DUBAI // The UAE could be among the countries in the region to receive military aircraft for maritime surveillance in 2015.
Boeing announced on Monday it had selected Bombardier's Challenger 605 business jet as the platform for its Maritime Surveillance Aircraft (MSA) programme, which would be used for anti-piracy missions, coastal and border security, and long-range search and rescue.
The company said it was talking to many countries about the 150 aircraft, planned to be operational in 2015.
"The maritime surveillance aircraft brings to the marketplace a high-performance, cost-effective, maritime surveillance solution that's based upon the P-8 technology," Timothy Peters, Boeing's vice president of mobility, surveillance and engagement, said on Monday at the Dubai Airshow.
“The 605 brings a very unique capability of speed, payload and endurance in this particular mission.
“It allows countries, air forces and navies to get out long-range, and to look for enemy activity, smuggling, people fishing in waters they’re not supposed to fish in, and if there are border violations.
“It really gives you a multi-sensor capability to operate a lot of different missions. It lets you get out to a particular area, a long way out, fast, and put eyes on the target.”

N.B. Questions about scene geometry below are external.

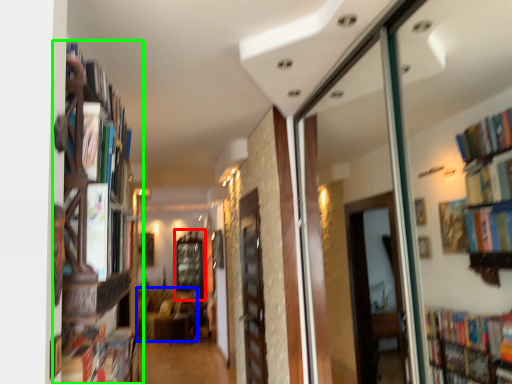
Question: Estimate the real-world distances between objects in this image. Which object is closer to window (highlighted by a red box), furniture (highlighted by a blue box) or bookcase (highlighted by a green box)?

Choices:
 (A) furniture
 (B) bookcase

Answer: (A)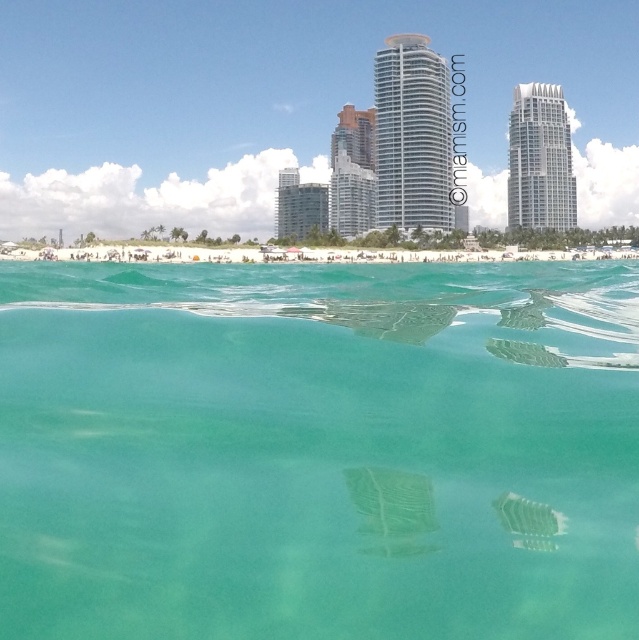
Who is lower down, smooth glass skyscraper at center or smooth glass building at center?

The Challenger 604 jet is being modified by Field Aviation into an MSA demonstrator aircraft and flight testing is expected to begin in the next year.
“The unique aspect of the aircraft is its capability in terms of speed to station, because it is a nimble, quick jet aircraft as opposed to some of the others,” said Daniel Magarian, Field Aviation’s chairman.
“So you have about a nine-hour range – one hour out to station, seven hours on station and one hour back.
“The crew comfort, safety, capability and management of your mission are important things and it can be used for anti-piracy, any type of surveillance, from maritime patrol to illegal fishing and protecting your natural resources.”
Mr Peters said the Arabian Gulf held a significant position in the marketplace.
"We think there's a US$10 billion [Dh36.7bn] market for it worldwide over the next 10 years and the Gulf would represent a sizeable portion. There are 150 aircraft in the marketplace and we're talking with a number of different customers in this region and globally."
The aircraft could also be armed.
“In terms of capability, it can be armed so we’re looking with Boeing to see if that’s something we want to do together so it’s a possibility,” said Eric Martel, president of customer services and specialised and amphibious aircraft.
Boeing Defence, Space and Security is one of the world’s largest businesses specialising in innovative and capabilities-driven customer solutions, and the world’s largest maker of military aircraft.